Aplikasi ini diharapkan menjadi motivasi bagi berbagai elemen masyarakat khususnya kaum muda, untuk dapat menelurkan berbagai karya kreatif demi kemanfaatan positif dalam bidang teknologi informasi dan komunikasi. “Ini juga dapat mendukung program 'internet sehat' di Kota Banda Aceh,” kata Syaridin.
Mustafa S.Kom dari tim pengembang Avirex mengatakan, program ini bertujuan meningkatkan kualitas pendidikan Aceh dan pemanfaatan teknologi ke arah yang lebih positif, apalagi Indonesia tercatat sebagai negara pengguna internet terbesar di Asia Tenggara. “Aplikasi ini sendiri merupakan karya putra Aceh.”
Aplikasi ujian online ini dapat diakses di mana saja melalui HP, laptop, komputer, tablet, dan sebagainya.

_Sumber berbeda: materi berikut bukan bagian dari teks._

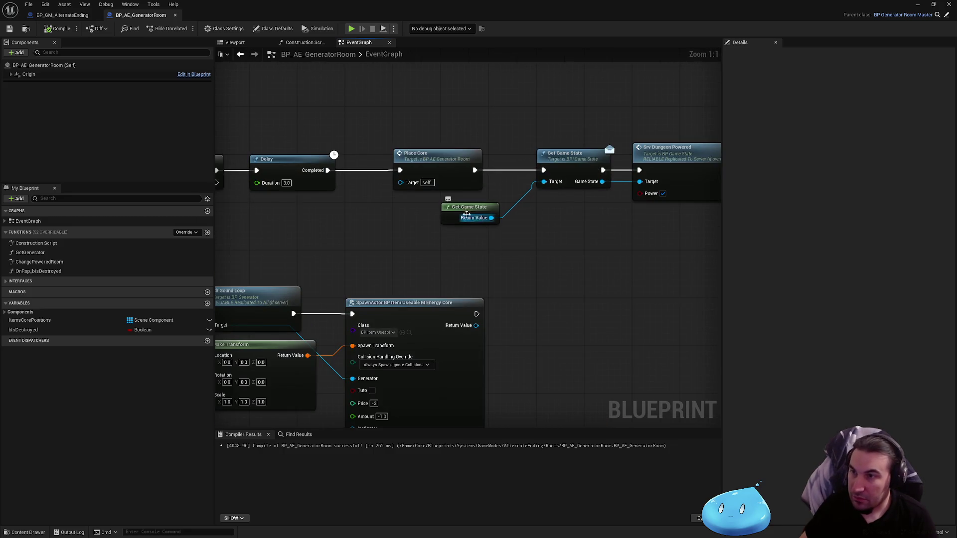
pyautogui.moveTo(337, 228); pyautogui.dragTo(572, 247)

Dan aplikasi ini sudah tersedia di Playstore yang bisa di-download secara gratis, kata Mustafa melalui siaran pers.
Mustafa menambahkan, Avirex bermanfaat sebagai media uji siswa dengan hasil cepat, juga sebagai media pembelajaran dan evaluasi kemampuan siswa. Pengguna yang mengakses aplikasi ini dapat memilih jenis soal sesuai jurusan di sekolahnya.
Grand Manager LP3I, Susilawati S.Kom mengatakan, program seperti ini merupakan mimpi besar pakar IT yang ada di Aceh yang telah diwujudkan oleh tim pengembang Avirex. Saat ini Avirex hanya masih terbatas di android, ke depan akan kita kembangkan di IOS, ujar Susilawati.[](ihn)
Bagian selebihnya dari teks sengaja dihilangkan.